### [Ваши задания]
1 - Ответьте на вопросы по отрывку о Гвиане, приведенному ниже:
(a) Чего, по словам Рэли, не было у путешественников для добычи золота?
(b) Сколько человек было при этом открытии?
(c) Что растет по границам Гвианы?
2 - Допишите следующую часть отрывка о Гвиане, который приведен ниже. Начните сразу после его последнего предложения.
====== Исходный текст ======
Рэли также указывает на трудности освоения этого края: «Будь горы Гвианы даже из чистого золота, мы не могли оставаться там дольше, чтобы добыть его. И если бы кто увидел, в каком необычайно твердом камне содержится эта лучшая руда, он не счел бы, что золото там можно легко добывать целыми грудами, в особенности нам, не имевшим (как было сказано раньше) ни людей, ни инструментов, ни времени для выполнения этого дела.
При этом открытии было не менее ста человек, которые все могут подтвердить, что, когда мы проходили по какому-либо притоку реки Ориноко, дабы осмотреть внутреннюю часть страны, и оставляли лодки всего на шесть часов, нам приходилось при возвращении погружаться в воду до самых глаз. И если бы мы повторили то же назавтра, было бы невозможно ни перейти ее вброд, ни переплыть из-за большой скорости течения, а также потому, что по границам Гвианы растут столь густые леса, что ни лодка, ни человек не смогут подойти к берегу и высадиться там.
====== Исходные данные ======
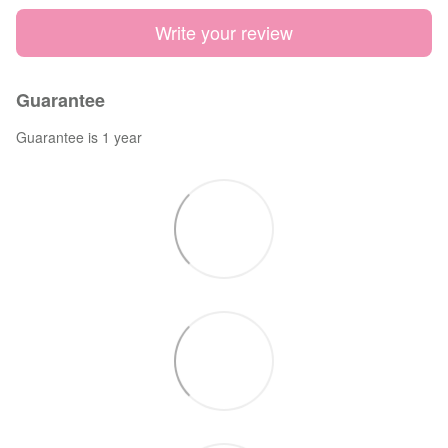
Write your review
Guarantee
Guarantee is 1 year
======
### [Ответы по заданиям]
1 -
(a) У них не было ни людей, ни инструментов, ни времени.
(b) Не менее ста человек.
(c) По границам Гвианы растут очень густые леса.

2 -
В июне, июле, августе и сентябре плавать по этим рекам невозможно, ибо такова стремительность течения и так много затоплено деревьев и бревен, что если лодка только приткнется к какому-нибудь дереву или колу, то невозможно будет спасти никого из сидящих в ней; не успевали мы отойти от берега, как нас мчало с такой быстротой, что мы спускались вниз по реке, чаще всего против ветра, немногим меньше чем по сто миль в сутки».
В общем, собранную сэром Уолтером информацию приняли к сведению и поставили ему в заслугу, но немедленных золотых гор она не сулила, требовались слишком большие вложения, а тут как раз новый фаворит королевы граф Эссекс собрался в военную экспедицию против Кадиса. Это было актуальнее, чем повторное исследование бассейна Ориноко, и Рэли отправился вместе с ним в качестве контр-адмирала.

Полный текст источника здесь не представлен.